== SELECTION ==
Assignment 1 - Rendering Basics

Nanaki Singh

1.1 - 360 degree renders Cow mesh with 360*

Cow with 360* render

2.1 - Constructing a Tetrahedron

Number of vertices: 4 Number of faces: 4

360* animation of tetrahedron

2.2 - Constructing a Cube

Number of vertices: 6 Number of faces: 12

360* animation of cube

3 - Re-texturing a mesh

Color 1: [0, 0, 1] = pure blue Color 2: [1, 0, 0] = pure red

Color interpolation on a cow's surface based on z-coordinate

4 - Camera Transformations

R_relative is a rotation matrix (3x3) that is applied ontop of the original rotation (nothing - [[1, 0, 0], [0, 1, 0], [0, 0, 1]]). Changing its paramaters effectively act to rotate the image along the x, y, and z-axis as defined by generic rotation matrices. T_relative is a translation matric that simply shifts the camera in the x,y, and z-coordinate frame. The old T is first rotated by R_relative and then the T_relative change is applied on top.

  • R_relative: [[0, -0.866, 0.5], [-1, 0, 0], [0, 0.5, 0.866]]
  • T_relative: [-0.2, 0, 1.2]

Rotation using own choice of R_relative and T_relative

5.1 - Rendering Point Clouds from RGB-D Images

side-by-side gif of 2 singular (middle and far right) and 1 combined point cloud (far left)

5.2 - Parametric Functions

Both points clouds were down sampled to reduce computation time

Torus

360* gif of torus shape

Mobius strip half (my choice)

360* gif of half a Mobius strip shape

5.3 - Implicit Surfaces

Trade off of rendering a mesh vs a point cloud:

  • Rendering speed: faster for point cloud because it only involves plotting points in 3D space. Meshes are composed on vertices and faces and requires rasterizing each triangular mesh which is time consuming and computational more expensive.

== INFORMATION SHOWN ==
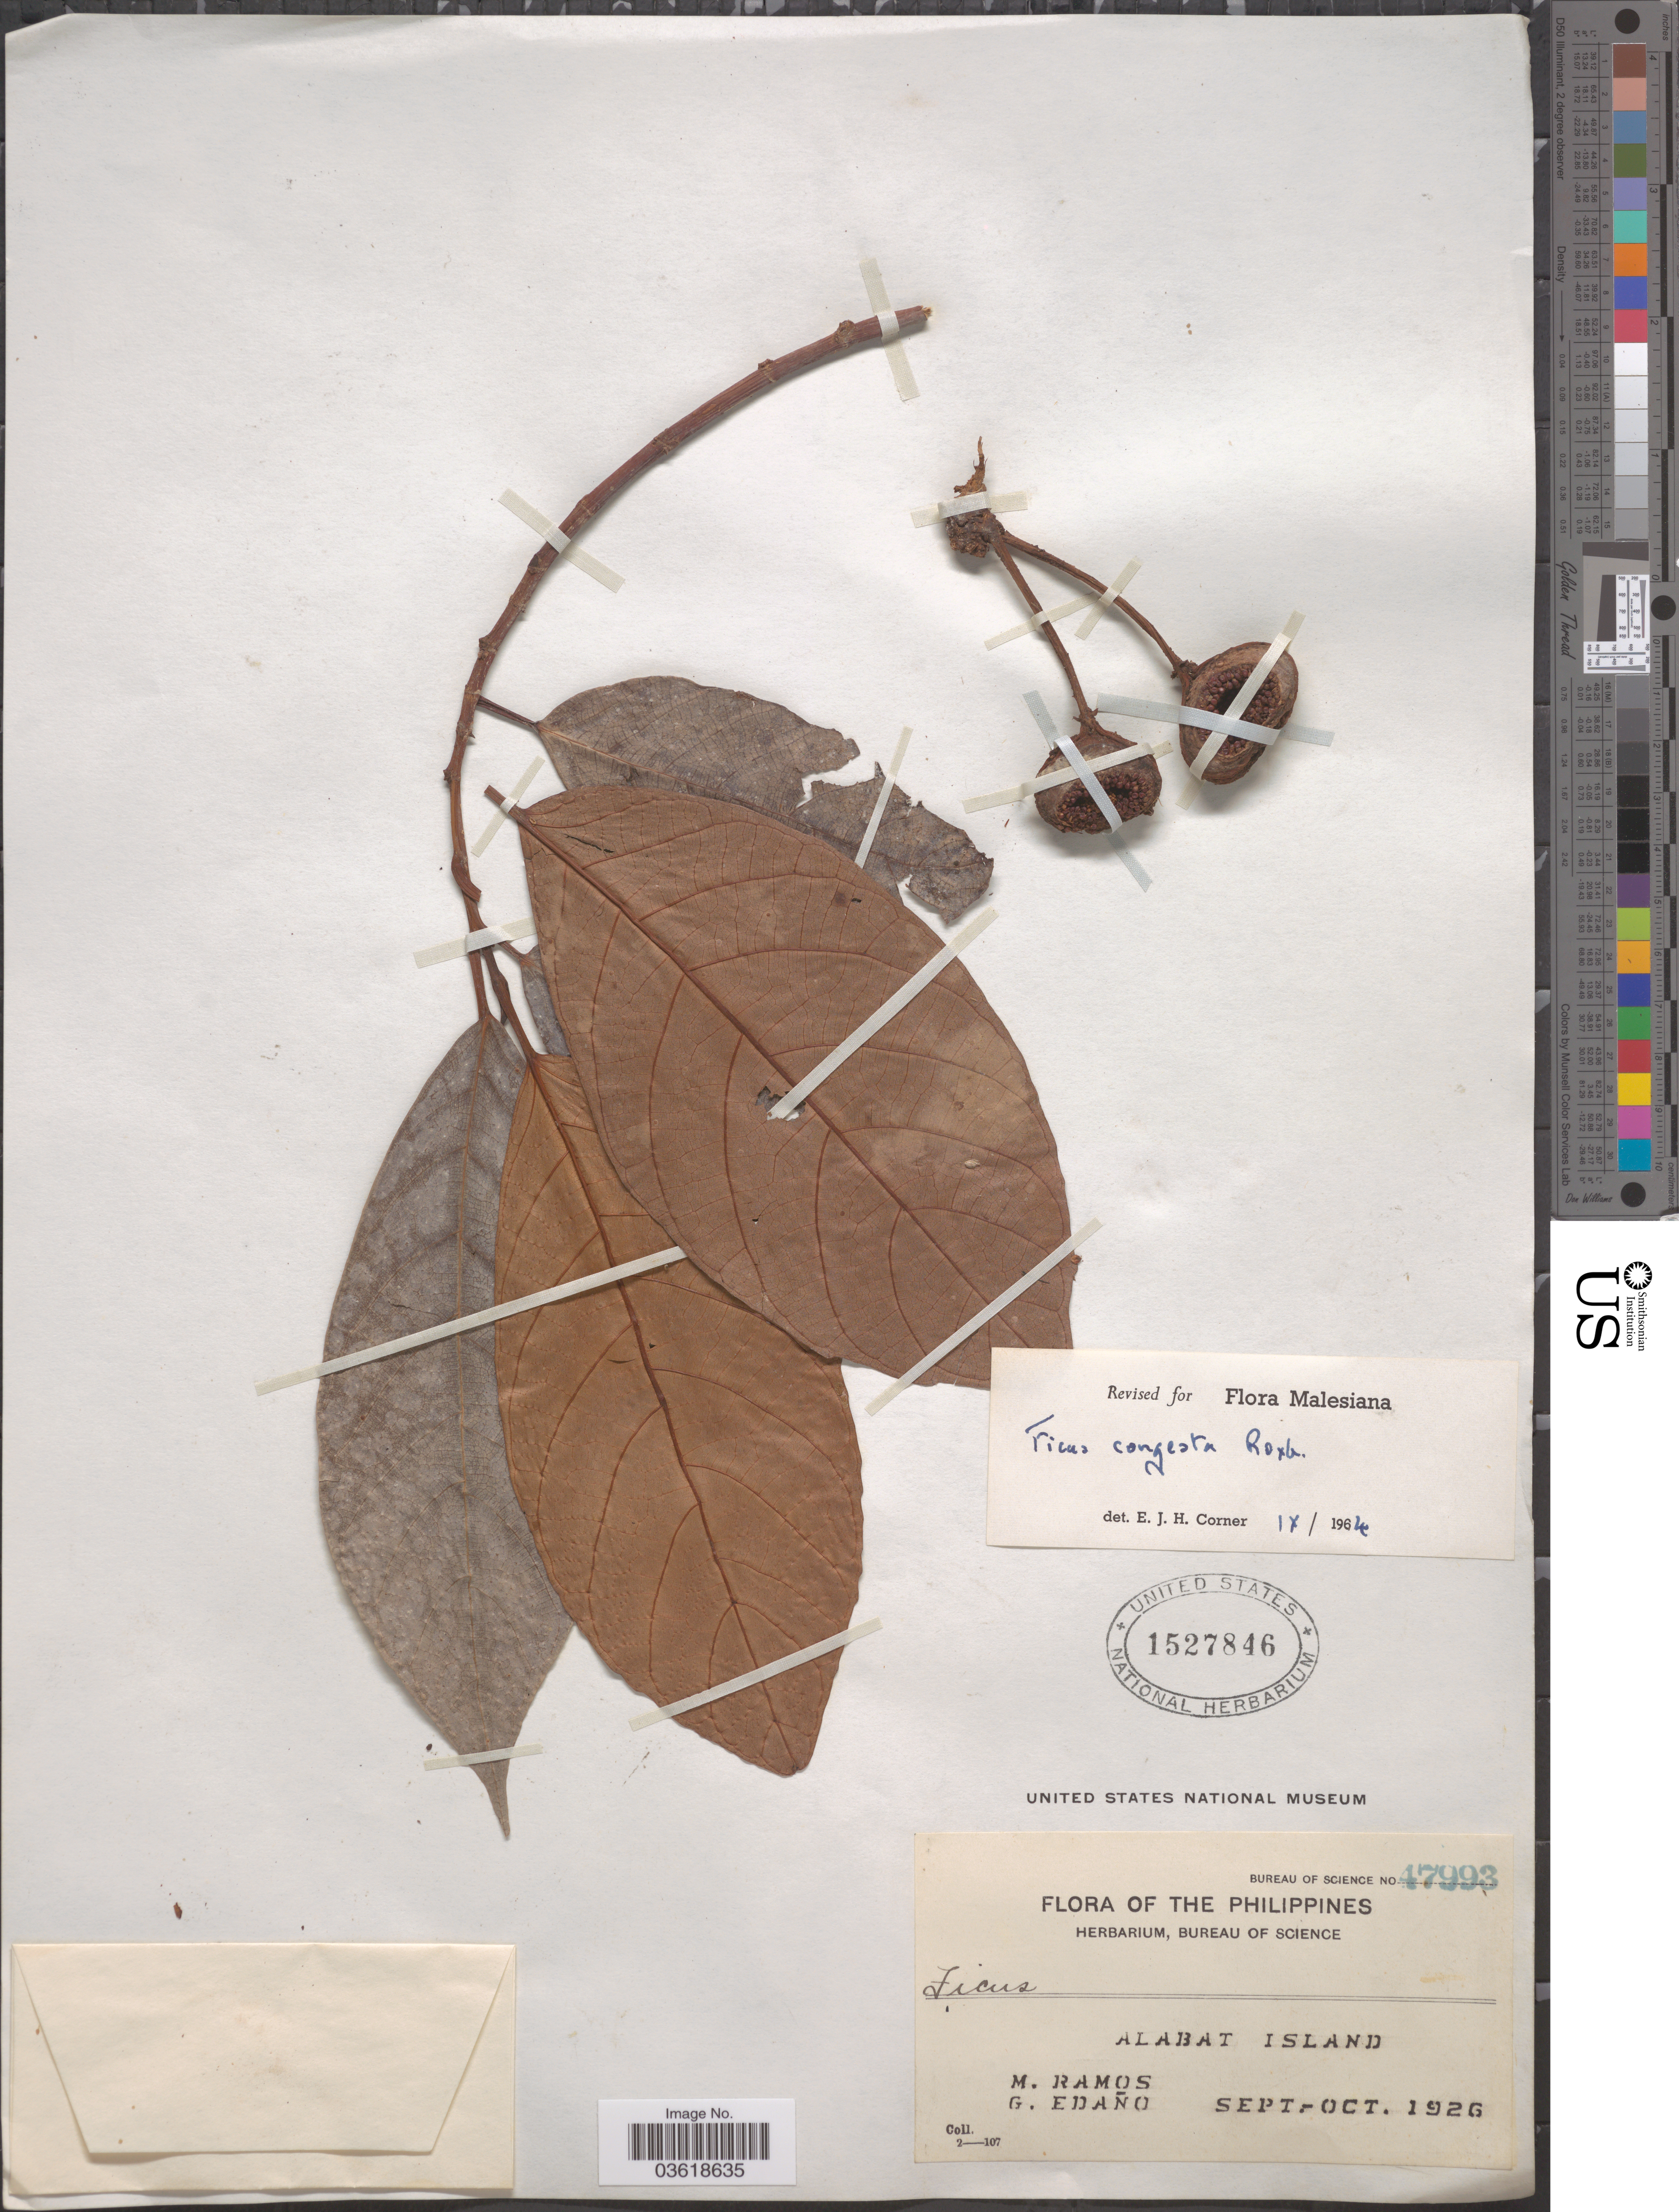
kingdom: Plantae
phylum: Tracheophyta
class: Magnoliopsida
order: Rosales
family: Moraceae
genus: Ficus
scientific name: Ficus congesta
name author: Roxb.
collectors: M. Ramos & G. Edaño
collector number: Bureau of Science 47993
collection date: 1926-09/1926-10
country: Philippines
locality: Alabat Island.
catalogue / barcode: US 1527846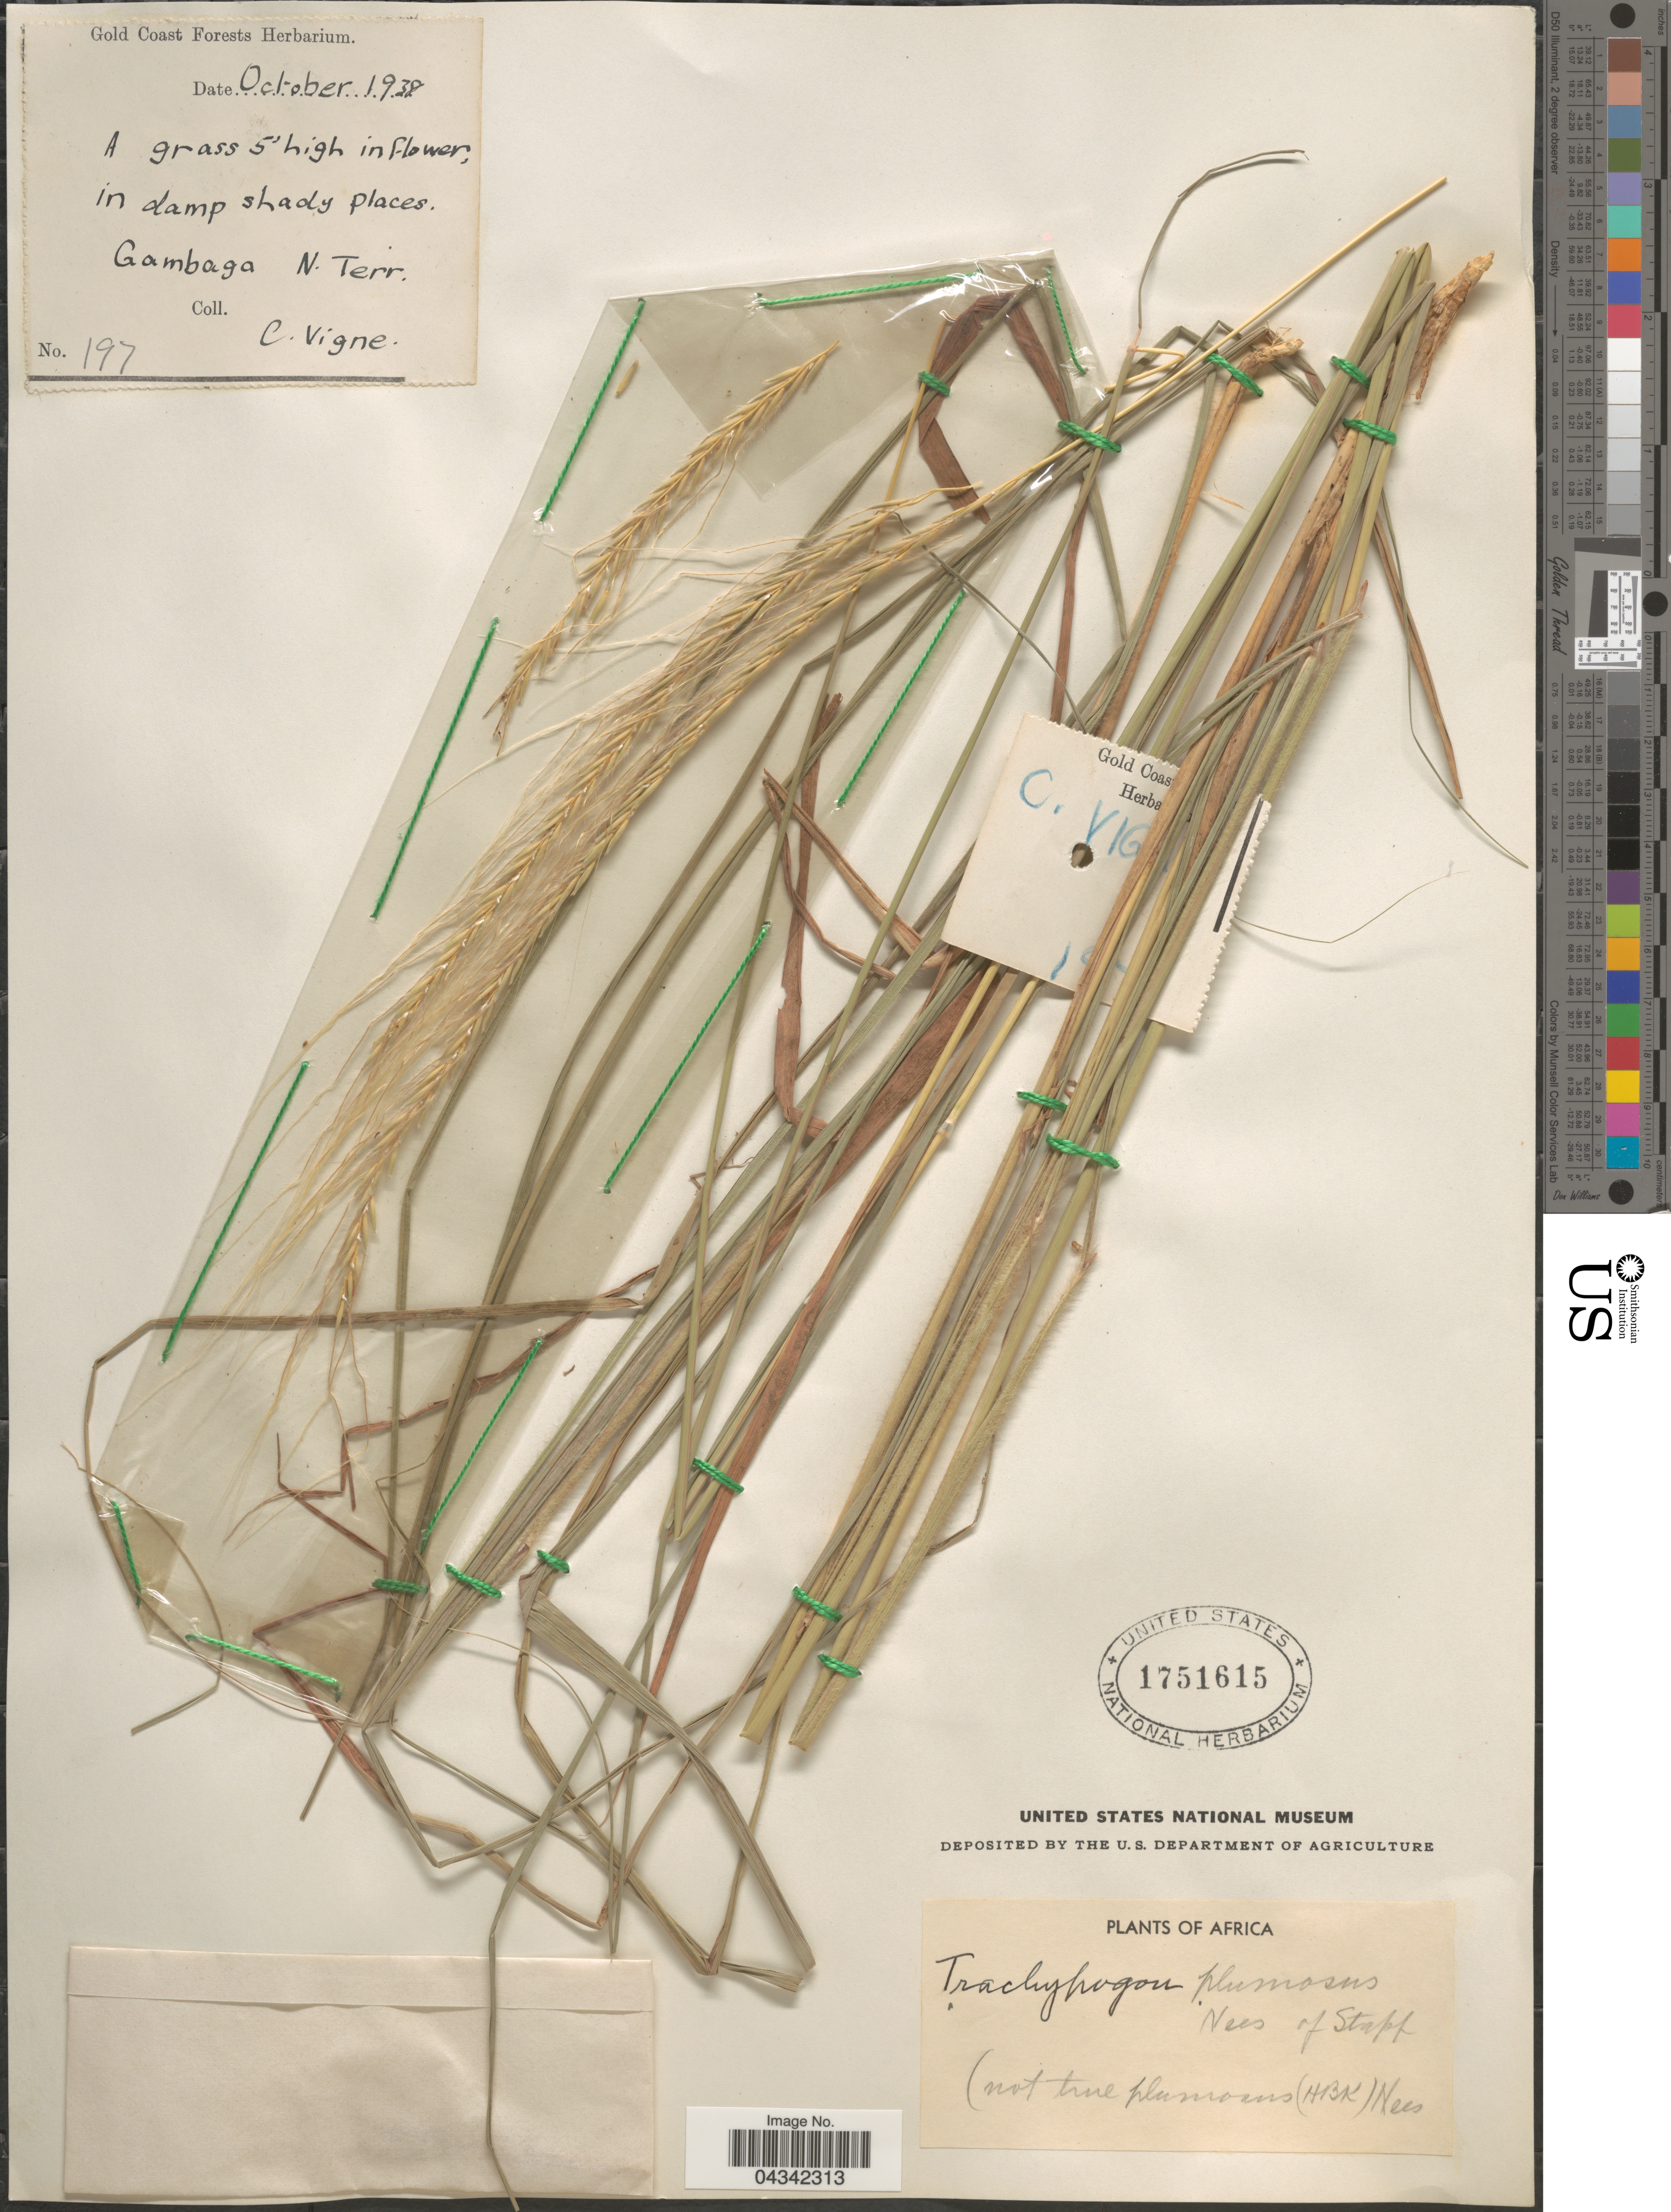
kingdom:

== OBJECTIVE ==
Set down word for word the part of the rendering assignment above from "4 - Camera Transformations" to "cloud (far left)".

== RESULT FOR THIS TASK ==
4 - Camera Transformations

R_relative is a rotation matrix (3x3) that is applied ontop of the original rotation (nothing - [[1, 0, 0], [0, 1, 0], [0, 0, 1]]). Changing its paramaters effectively act to rotate the image along the x, y, and z-axis as defined by generic rotation matrices. T_relative is a translation matric that simply shifts the camera in the x,y, and z-coordinate frame. The old T is first rotated by R_relative and then the T_relative change is applied on top.

  • R_relative: [[0, -0.866, 0.5], [-1, 0, 0], [0, 0.5, 0.866]]
  • T_relative: [-0.2, 0, 1.2]

Rotation using own choice of R_relative and T_relative

5.1 - Rendering Point Clouds from RGB-D Images

side-by-side gif of 2 singular (middle and far right) and 1 combined point cloud (far left)